Not many years ago these portions of the Indian Empire were undeveloped, and, in part unexplored, and some of them given up to savagery and disorder, but since they have been brought within the magic circle of Pax Britannica they have exhibited steady and increasing promise of future prosperity … From Manipur, to Mandalay the Viceregal progress has been safely conducted in a region where insurrections, violence and gang robbery have been until recently, chronic and ineradicable.

The passage is from a London Times editorial of 1900, a commentary on the travels of George Nathaniel Curzon, Viceroy of India, through Assam and Burma in March of that year. The colonial province of Assam roughly corresponds with today's Northeast India (NEI). The idea that the region is on a path to ‘future prosperity,’ that it would leave its ‘undeveloped’ past behind – one fraught with ‘chronic’ and ‘ineradicable’ violence – is a familiar trope in Indian policy discourse on NEI these days. Evidently, the same trope was used more than a century ago under very different political conditions.

_Goal of the exercise_
Write the next part of the commentary on the 1900 Times editorial about Curzon's tour of Assam and Burma, continuing from its final sentence.

_Data to examine_
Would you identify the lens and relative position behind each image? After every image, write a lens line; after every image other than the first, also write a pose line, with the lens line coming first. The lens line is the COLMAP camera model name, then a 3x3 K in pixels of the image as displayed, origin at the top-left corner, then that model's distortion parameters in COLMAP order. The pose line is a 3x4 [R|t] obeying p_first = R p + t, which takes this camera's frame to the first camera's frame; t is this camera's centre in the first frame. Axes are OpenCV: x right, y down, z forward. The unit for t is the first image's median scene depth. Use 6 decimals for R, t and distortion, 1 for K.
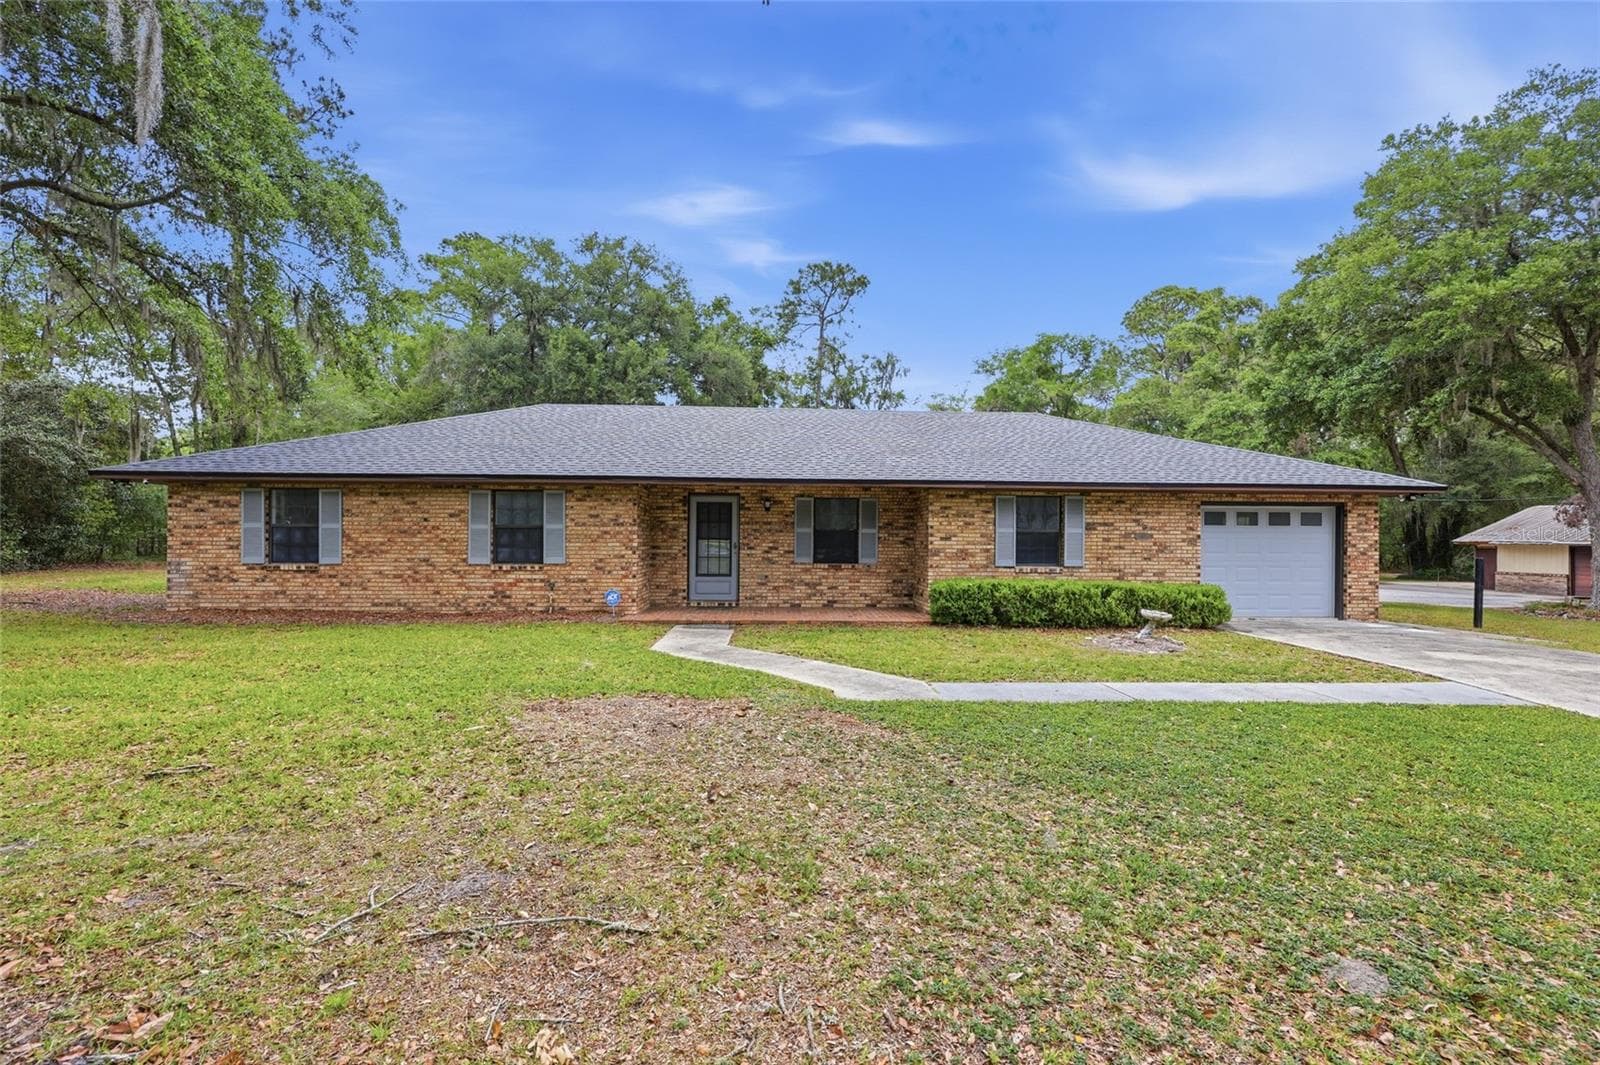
lens RADIAL K [[670.9, 0, 799.8], [0, 670.9, 541.5], [0, 0, 1]] dist [-0.003235, -0.000062]
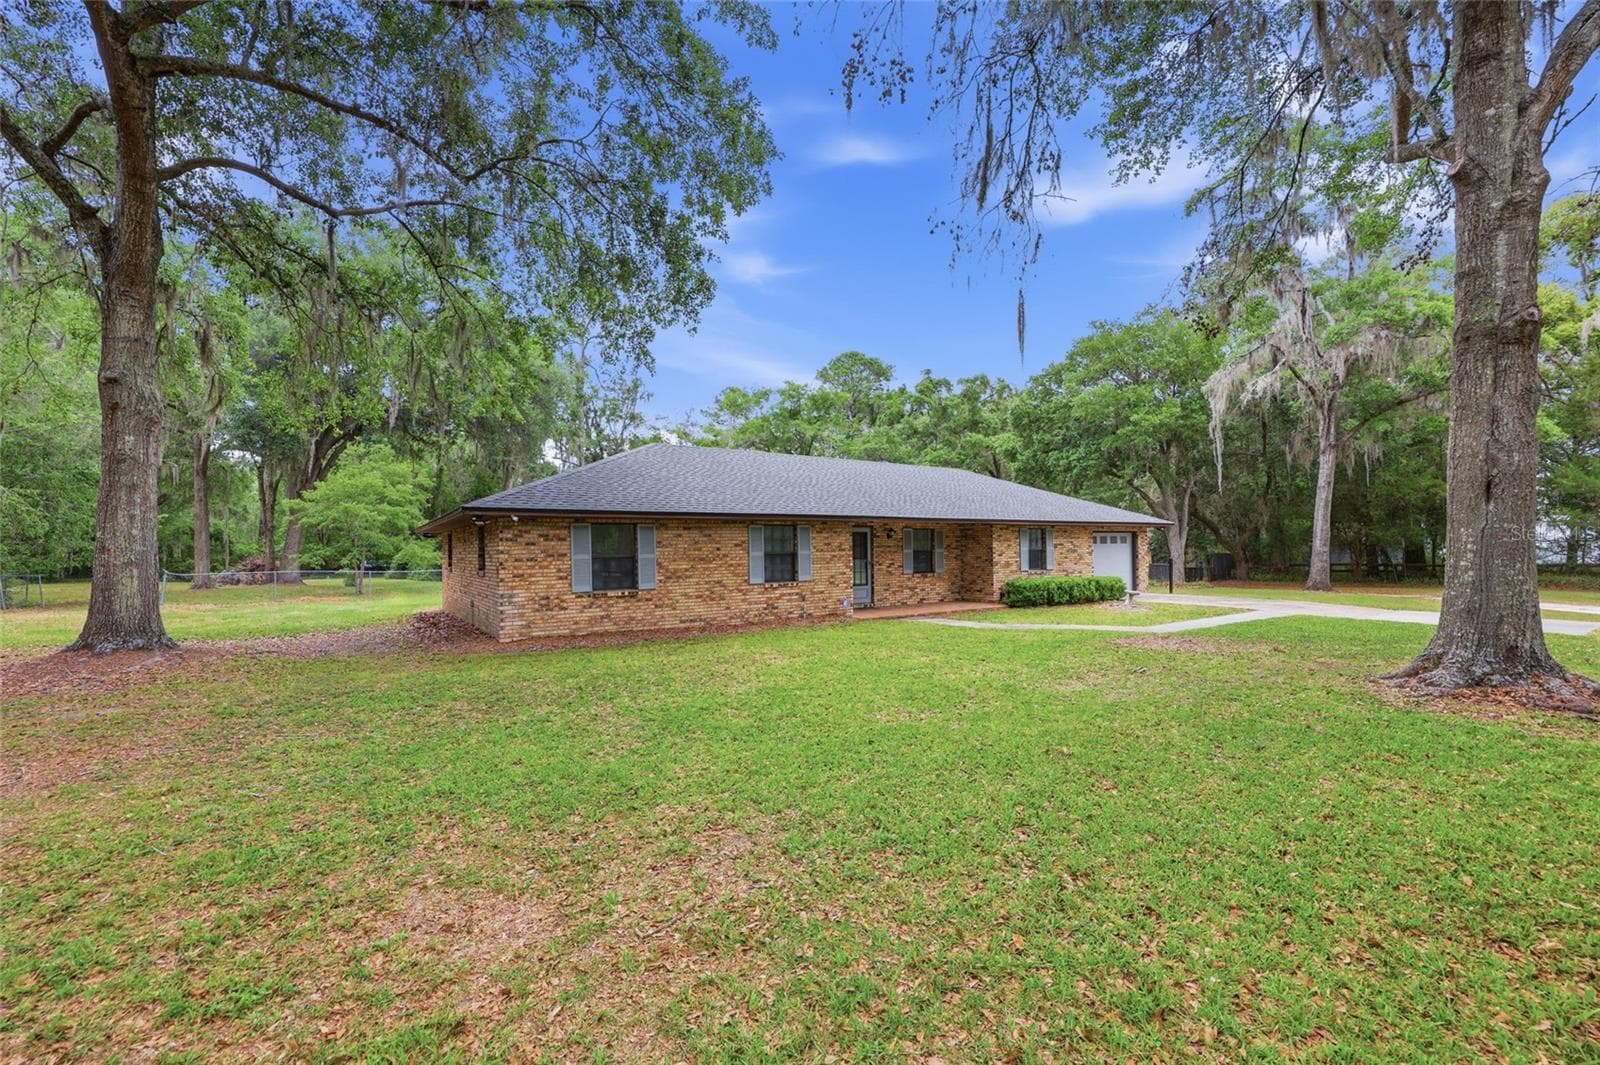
lens RADIAL K [[670.9, 0, 797.8], [0, 670.9, 535.4], [0, 0, 1]] dist [-0.003235, -0.000062]
pose [[0.850318, -0.007322, 0.526218, -1.071393], [0.021878, 0.999531, -0.021446, -0.028138], [-0.525814, 0.029749, 0.850079, -0.118760]]
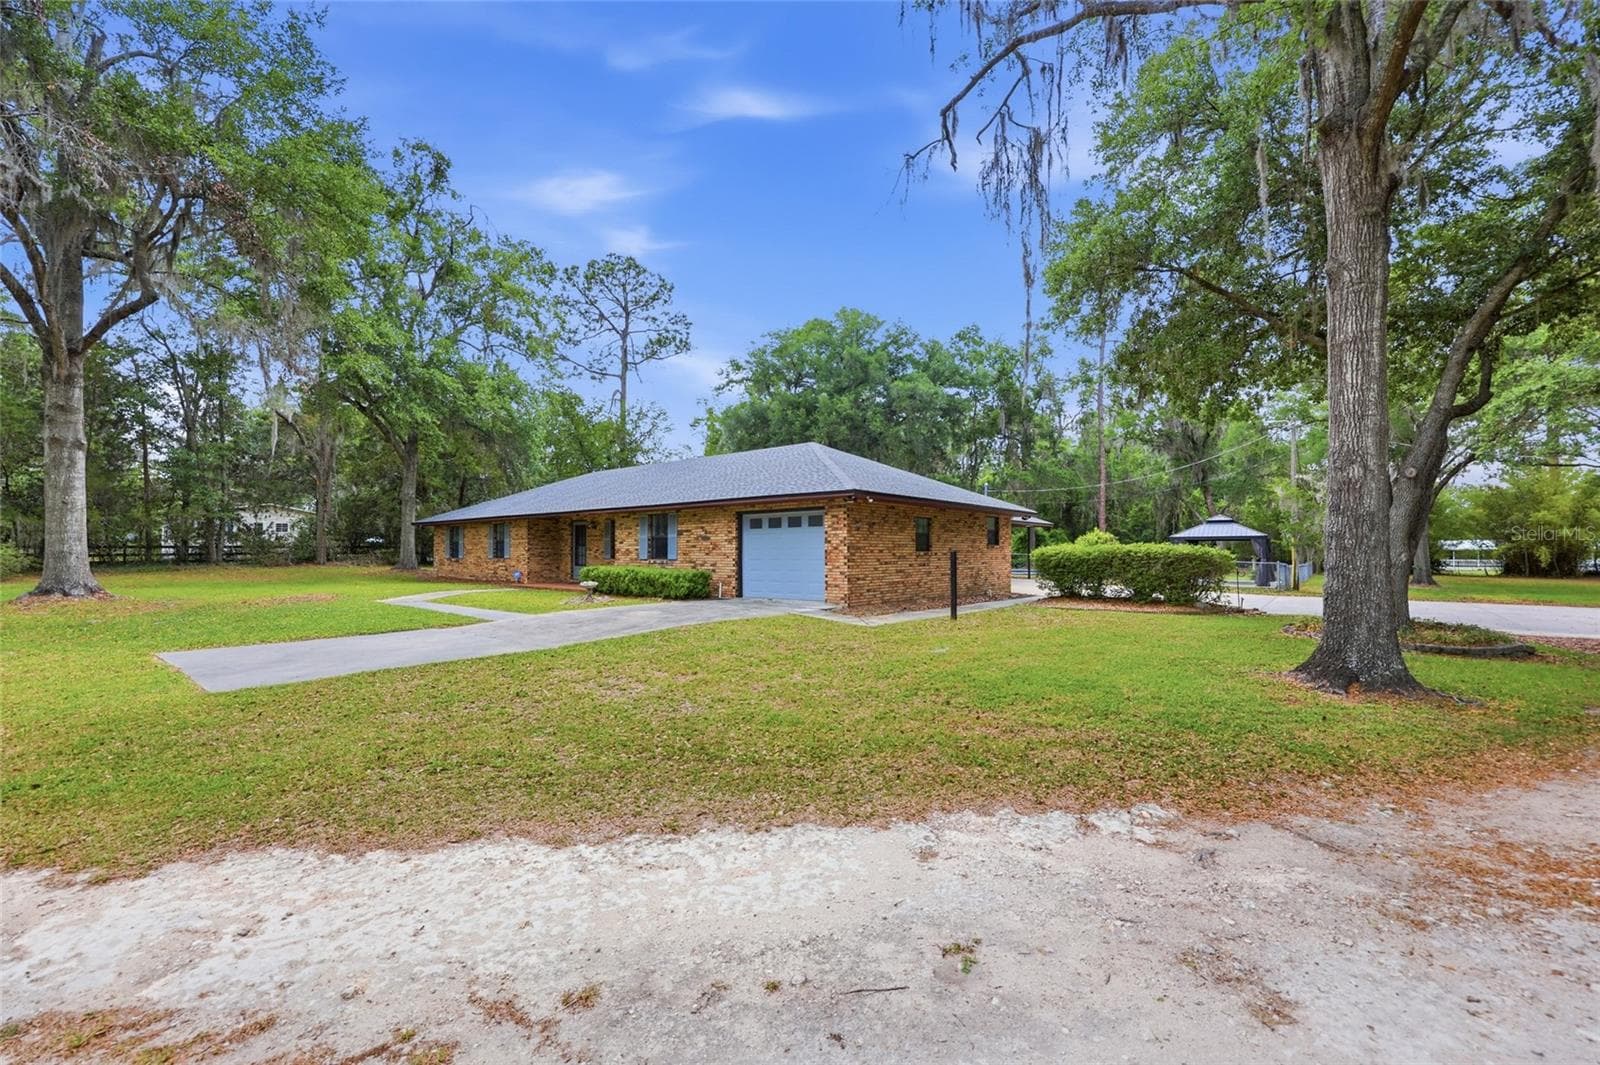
lens RADIAL K [[670.9, 0, 802.3], [0, 670.9, 538.0], [0, 0, 1]] dist [-0.003235, -0.000062]
pose [[0.738582, -0.025126, -0.673695, 1.705312], [0.013074, 0.999651, -0.022950, 0.027993], [0.674037, 0.008142, 0.738653, 0.081427]]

_Solved problem_
What was behind the optimism about Assam's development in 1900? The province saw exceptional economic growth during the closing decades of the nineteenth century, thanks to the expansion of the tea industry and the discovery of oil. The period is the focus of economic historian Amalendu Guha's article ‘A Big Push without a Take-Off.’ Between 1871 and 1901, railways and tea plantations expanded significantly in Assam. The coal, oil and timber industries also grew. Tea production went up from 6.2 million pounds to 72 million pounds in those three decades. Yet Assam's economy did not experience a ‘take-off.’ Guha argued that it was because the economic policies pursued by the colonial government were designed exclusively to serve metropolitan interests. The railways, for instance, were ‘aligned wastefully … to the utter neglect – even detriment of local development interests.’ He compared the growth of tea exports from Assam to that of raw silk from Japan during the same period.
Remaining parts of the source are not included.